(Circuit design text data)
════════════════════

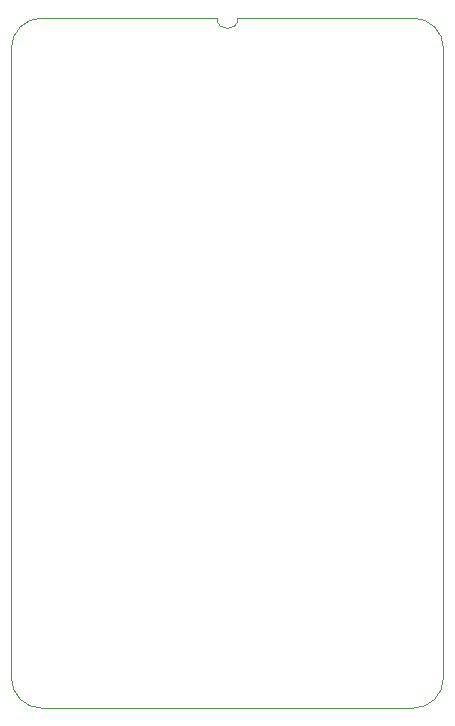
<source format=gm1>
%TF.GenerationSoftware,KiCad,Pcbnew,8.0.4*%
%TF.CreationDate,2024-08-13T15:08:39+02:00*%
%TF.ProjectId,SD Card Full Socket,53442043-6172-4642-9046-756c6c20536f,V1*%
%TF.SameCoordinates,PX6d01460PY32de760*%
%TF.FileFunction,Profile,NP*%
%FSLAX46Y46*%
G04 Gerber Fmt 4.6, Leading zero omitted, Abs format (unit mm)*
G04 Created by KiCad (PCBNEW 8.0.4) date 2024-08-13 15:08:39*
%MOMM*%
%LPD*%
G01*
G04 APERTURE LIST*
%TA.AperFunction,Profile*%
%ADD10C,0.100000*%
%TD*%
G04 APERTURE END LIST*
D10*
X-1778000Y2540000D02*
G75*
G02*
X762000Y5080000I2540000J0D01*
G01*
X32258000Y-53340000D02*
X762000Y-53340000D01*
X32258000Y5080000D02*
X17399000Y5080000D01*
X17399000Y5080000D02*
G75*
G02*
X15621000Y5080000I-889000J0D01*
G01*
X34798000Y-50800000D02*
X34798000Y2540000D01*
X32258000Y5080000D02*
G75*
G02*
X34798000Y2540000I-100J-2540100D01*
G01*
X15621000Y5080000D02*
X762000Y5080000D01*
X762000Y-53340000D02*
G75*
G02*
X-1778000Y-50800000I0J2540000D01*
G01*
X34798000Y-50800000D02*
G75*
G02*
X32258000Y-53340000I-2540000J0D01*
G01*
X-1778000Y-50800000D02*
X-1778000Y2540000D01*
M02*

</source>
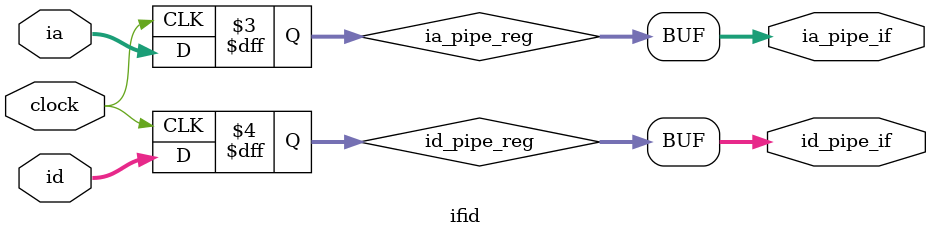
<source format=sv>
module ifid(
	input logic clock,
	input logic [31:0] ia, id, 
	output logic [31:0] ia_pipe_if, id_pipe_if
);

	logic [31:0] ia_pipe_reg;
	logic [31:0] id_pipe_reg;

	always_ff @(negedge clock) begin
		ia_pipe_reg <= ia;
		id_pipe_reg <= id;
	end

	always_comb begin
		ia_pipe_if <= ia_pipe_reg;
		id_pipe_if <= id_pipe_reg;
	end

endmodule

</source>
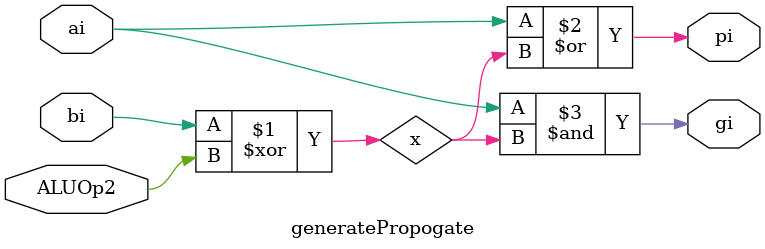
<source format=v>
module generatePropogate(ALUOp2, bi, ai, gi, pi);
	input ALUOp2, bi, ai;
	output gi, pi;
	wire x;

	//for two's complement of b
	xor g1(x, bi, ALUOp2);
	
	//generate and propogate signals
	or g2(pi, ai, x);		//ai or bi
	and g3(gi, ai, x); 	//ai and bi
	
endmodule 
</source>
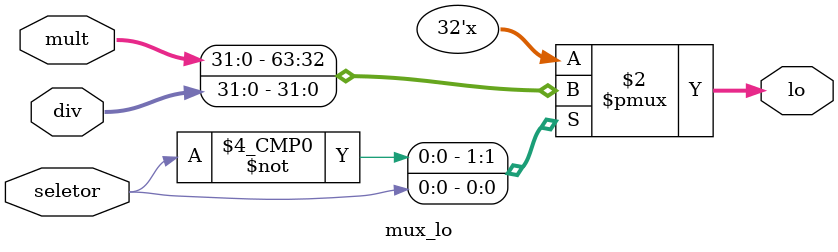
<source format=v>
module mux_lo(
input wire seletor,
input wire [31:0] mult,
input wire [31:0] div,
output reg [31:0] lo
);

always @ (*) begin
	case (seletor)
		1'd0: begin
			lo = mult;
		end
		1'd1: begin
			lo = div;
		end
	endcase
end
	
endmodule
</source>
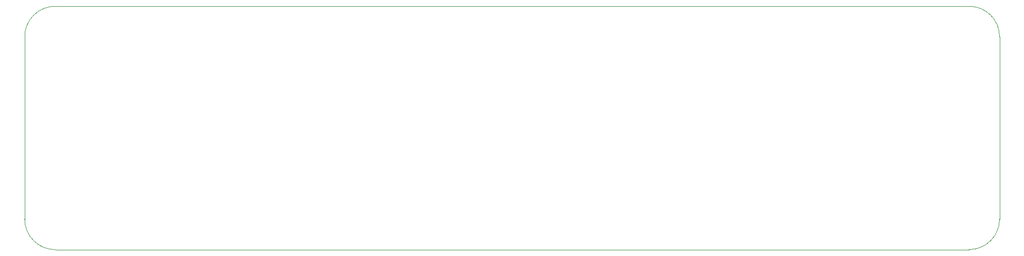
<source format=gbp>
G04*
G04 #@! TF.GenerationSoftware,Altium Limited,Altium Designer,23.4.1 (23)*
G04*
G04 Layer_Color=128*
%FSAX44Y44*%
%MOMM*%
G71*
G04*
G04 #@! TF.SameCoordinates,1AFE91A9-0CB0-4E6F-966B-FDDC03A74EF8*
G04*
G04*
G04 #@! TF.FilePolarity,Positive*
G04*
G01*
G75*
%ADD16C,0.1000*%
D16*
X02900000Y02150000D02*
G03*
X02850000Y02200000I-00050000J00000000D01*
G01*
X01350000D02*
G03*
X01300000Y02150000I00000000J-00050000D01*
G01*
X02850000Y01800000D02*
G03*
X02900000Y01850000I00000000J00050000D01*
G01*
X01300000D02*
G03*
X01350000Y01800000I00050000J00000000D01*
G01*
Y02200000D02*
X02850000Y02200000D01*
X02900000Y02150000D02*
X02900000Y01850000D01*
X01350000Y01800000D02*
X02850000Y01800000D01*
X01300000Y01850000D02*
X01300000Y02150000D01*
M02*

</source>
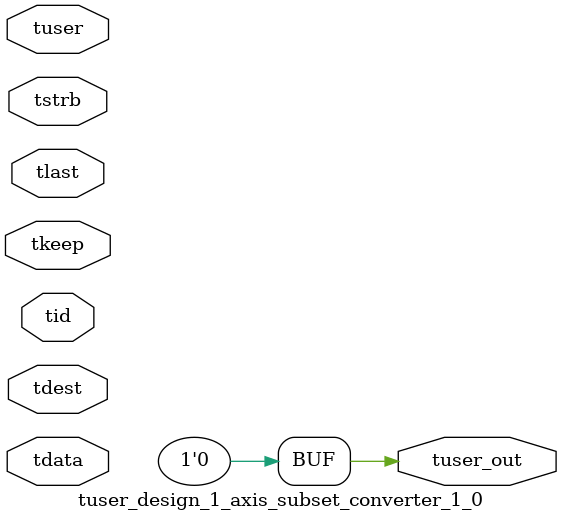
<source format=v>


`timescale 1ps/1ps

module tuser_design_1_axis_subset_converter_1_0 #
(
parameter C_S_AXIS_TUSER_WIDTH = 1,
parameter C_S_AXIS_TDATA_WIDTH = 32,
parameter C_S_AXIS_TID_WIDTH   = 0,
parameter C_S_AXIS_TDEST_WIDTH = 0,
parameter C_M_AXIS_TUSER_WIDTH = 1
)
(
input  [(C_S_AXIS_TUSER_WIDTH == 0 ? 1 : C_S_AXIS_TUSER_WIDTH)-1:0     ] tuser,
input  [(C_S_AXIS_TDATA_WIDTH == 0 ? 1 : C_S_AXIS_TDATA_WIDTH)-1:0     ] tdata,
input  [(C_S_AXIS_TID_WIDTH   == 0 ? 1 : C_S_AXIS_TID_WIDTH)-1:0       ] tid,
input  [(C_S_AXIS_TDEST_WIDTH == 0 ? 1 : C_S_AXIS_TDEST_WIDTH)-1:0     ] tdest,
input  [(C_S_AXIS_TDATA_WIDTH/8)-1:0 ] tkeep,
input  [(C_S_AXIS_TDATA_WIDTH/8)-1:0 ] tstrb,
input                                                                    tlast,
output [C_M_AXIS_TUSER_WIDTH-1:0] tuser_out
);

assign tuser_out = {1'b0};

endmodule


</source>
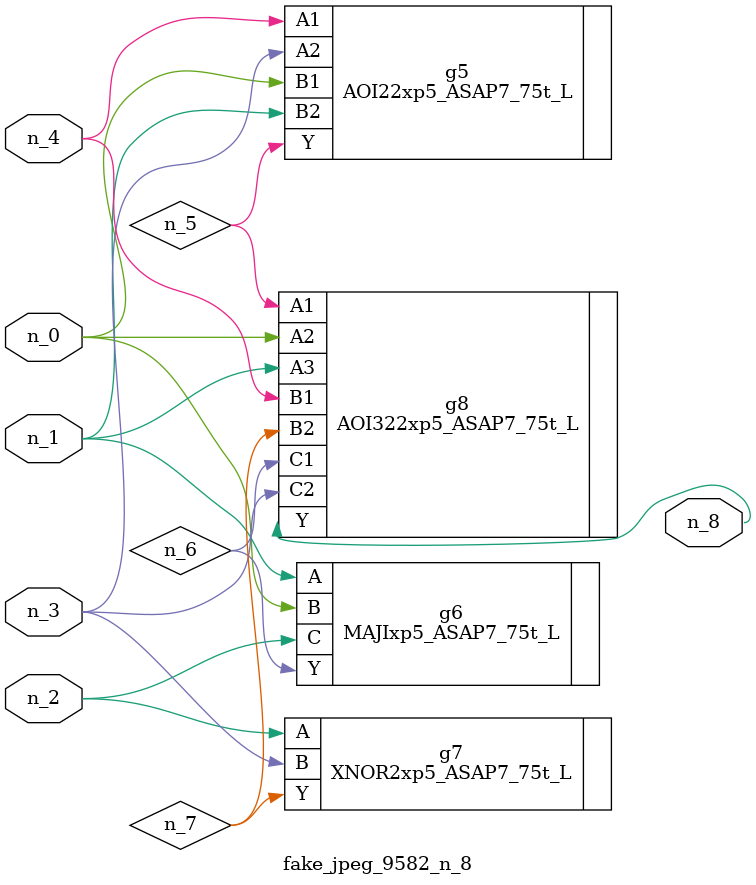
<source format=v>
module fake_jpeg_9582_n_8 (n_3, n_2, n_1, n_0, n_4, n_8);

input n_3;
input n_2;
input n_1;
input n_0;
input n_4;

output n_8;

wire n_6;
wire n_5;
wire n_7;

AOI22xp5_ASAP7_75t_L g5 ( 
.A1(n_4),
.A2(n_3),
.B1(n_0),
.B2(n_1),
.Y(n_5)
);

MAJIxp5_ASAP7_75t_L g6 ( 
.A(n_1),
.B(n_0),
.C(n_2),
.Y(n_6)
);

XNOR2xp5_ASAP7_75t_L g7 ( 
.A(n_2),
.B(n_3),
.Y(n_7)
);

AOI322xp5_ASAP7_75t_L g8 ( 
.A1(n_5),
.A2(n_0),
.A3(n_1),
.B1(n_4),
.B2(n_7),
.C1(n_6),
.C2(n_3),
.Y(n_8)
);


endmodule
</source>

════════════════════

Exercise goal – Could you set down the records above word for word, without any of the pictures?

Exercise response –
<source format=gm1>
%TF.GenerationSoftware,KiCad,Pcbnew,8.0.4*%
%TF.CreationDate,2024-08-13T15:08:39+02:00*%
%TF.ProjectId,SD Card Full Socket,53442043-6172-4642-9046-756c6c20536f,V1*%
%TF.SameCoordinates,PX6d01460PY32de760*%
%TF.FileFunction,Profile,NP*%
%FSLAX46Y46*%
G04 Gerber Fmt 4.6, Leading zero omitted, Abs format (unit mm)*
G04 Created by KiCad (PCBNEW 8.0.4) date 2024-08-13 15:08:39*
%MOMM*%
%LPD*%
G01*
G04 APERTURE LIST*
%TA.AperFunction,Profile*%
%ADD10C,0.100000*%
%TD*%
G04 APERTURE END LIST*
D10*
X-1778000Y2540000D02*
G75*
G02*
X762000Y5080000I2540000J0D01*
G01*
X32258000Y-53340000D02*
X762000Y-53340000D01*
X32258000Y5080000D02*
X17399000Y5080000D01*
X17399000Y5080000D02*
G75*
G02*
X15621000Y5080000I-889000J0D01*
G01*
X34798000Y-50800000D02*
X34798000Y2540000D01*
X32258000Y5080000D02*
G75*
G02*
X34798000Y2540000I-100J-2540100D01*
G01*
X15621000Y5080000D02*
X762000Y5080000D01*
X762000Y-53340000D02*
G75*
G02*
X-1778000Y-50800000I0J2540000D01*
G01*
X34798000Y-50800000D02*
G75*
G02*
X32258000Y-53340000I-2540000J0D01*
G01*
X-1778000Y-50800000D02*
X-1778000Y2540000D01*
M02*

</source>
<source format=sv>
module ifid(
	input logic clock,
	input logic [31:0] ia, id, 
	output logic [31:0] ia_pipe_if, id_pipe_if
);

	logic [31:0] ia_pipe_reg;
	logic [31:0] id_pipe_reg;

	always_ff @(negedge clock) begin
		ia_pipe_reg <= ia;
		id_pipe_reg <= id;
	end

	always_comb begin
		ia_pipe_if <= ia_pipe_reg;
		id_pipe_if <= id_pipe_reg;
	end

endmodule

</source>
<source format=v>
module generatePropogate(ALUOp2, bi, ai, gi, pi);
	input ALUOp2, bi, ai;
	output gi, pi;
	wire x;

	//for two's complement of b
	xor g1(x, bi, ALUOp2);
	
	//generate and propogate signals
	or g2(pi, ai, x);		//ai or bi
	and g3(gi, ai, x); 	//ai and bi
	
endmodule 
</source>
<source format=v>
module mux_lo(
input wire seletor,
input wire [31:0] mult,
input wire [31:0] div,
output reg [31:0] lo
);

always @ (*) begin
	case (seletor)
		1'd0: begin
			lo = mult;
		end
		1'd1: begin
			lo = div;
		end
	endcase
end
	
endmodule
</source>
<source format=gbp>
G04*
G04 #@! TF.GenerationSoftware,Altium Limited,Altium Designer,23.4.1 (23)*
G04*
G04 Layer_Color=128*
%FSAX44Y44*%
%MOMM*%
G71*
G04*
G04 #@! TF.SameCoordinates,1AFE91A9-0CB0-4E6F-966B-FDDC03A74EF8*
G04*
G04*
G04 #@! TF.FilePolarity,Positive*
G04*
G01*
G75*
%ADD16C,0.1000*%
D16*
X02900000Y02150000D02*
G03*
X02850000Y02200000I-00050000J00000000D01*
G01*
X01350000D02*
G03*
X01300000Y02150000I00000000J-00050000D01*
G01*
X02850000Y01800000D02*
G03*
X02900000Y01850000I00000000J00050000D01*
G01*
X01300000D02*
G03*
X01350000Y01800000I00050000J00000000D01*
G01*
Y02200000D02*
X02850000Y02200000D01*
X02900000Y02150000D02*
X02900000Y01850000D01*
X01350000Y01800000D02*
X02850000Y01800000D01*
X01300000Y01850000D02*
X01300000Y02150000D01*
M02*

</source>
<source format=v>


`timescale 1ps/1ps

module tuser_design_1_axis_subset_converter_1_0 #
(
parameter C_S_AXIS_TUSER_WIDTH = 1,
parameter C_S_AXIS_TDATA_WIDTH = 32,
parameter C_S_AXIS_TID_WIDTH   = 0,
parameter C_S_AXIS_TDEST_WIDTH = 0,
parameter C_M_AXIS_TUSER_WIDTH = 1
)
(
input  [(C_S_AXIS_TUSER_WIDTH == 0 ? 1 : C_S_AXIS_TUSER_WIDTH)-1:0     ] tuser,
input  [(C_S_AXIS_TDATA_WIDTH == 0 ? 1 : C_S_AXIS_TDATA_WIDTH)-1:0     ] tdata,
input  [(C_S_AXIS_TID_WIDTH   == 0 ? 1 : C_S_AXIS_TID_WIDTH)-1:0       ] tid,
input  [(C_S_AXIS_TDEST_WIDTH == 0 ? 1 : C_S_AXIS_TDEST_WIDTH)-1:0     ] tdest,
input  [(C_S_AXIS_TDATA_WIDTH/8)-1:0 ] tkeep,
input  [(C_S_AXIS_TDATA_WIDTH/8)-1:0 ] tstrb,
input                                                                    tlast,
output [C_M_AXIS_TUSER_WIDTH-1:0] tuser_out
);

assign tuser_out = {1'b0};

endmodule


</source>
<source format=v>
module fake_jpeg_9582_n_8 (n_3, n_2, n_1, n_0, n_4, n_8);

input n_3;
input n_2;
input n_1;
input n_0;
input n_4;

output n_8;

wire n_6;
wire n_5;
wire n_7;

AOI22xp5_ASAP7_75t_L g5 ( 
.A1(n_4),
.A2(n_3),
.B1(n_0),
.B2(n_1),
.Y(n_5)
);

MAJIxp5_ASAP7_75t_L g6 ( 
.A(n_1),
.B(n_0),
.C(n_2),
.Y(n_6)
);

XNOR2xp5_ASAP7_75t_L g7 ( 
.A(n_2),
.B(n_3),
.Y(n_7)
);

AOI322xp5_ASAP7_75t_L g8 ( 
.A1(n_5),
.A2(n_0),
.A3(n_1),
.B1(n_4),
.B2(n_7),
.C1(n_6),
.C2(n_3),
.Y(n_8)
);


endmodule
</source>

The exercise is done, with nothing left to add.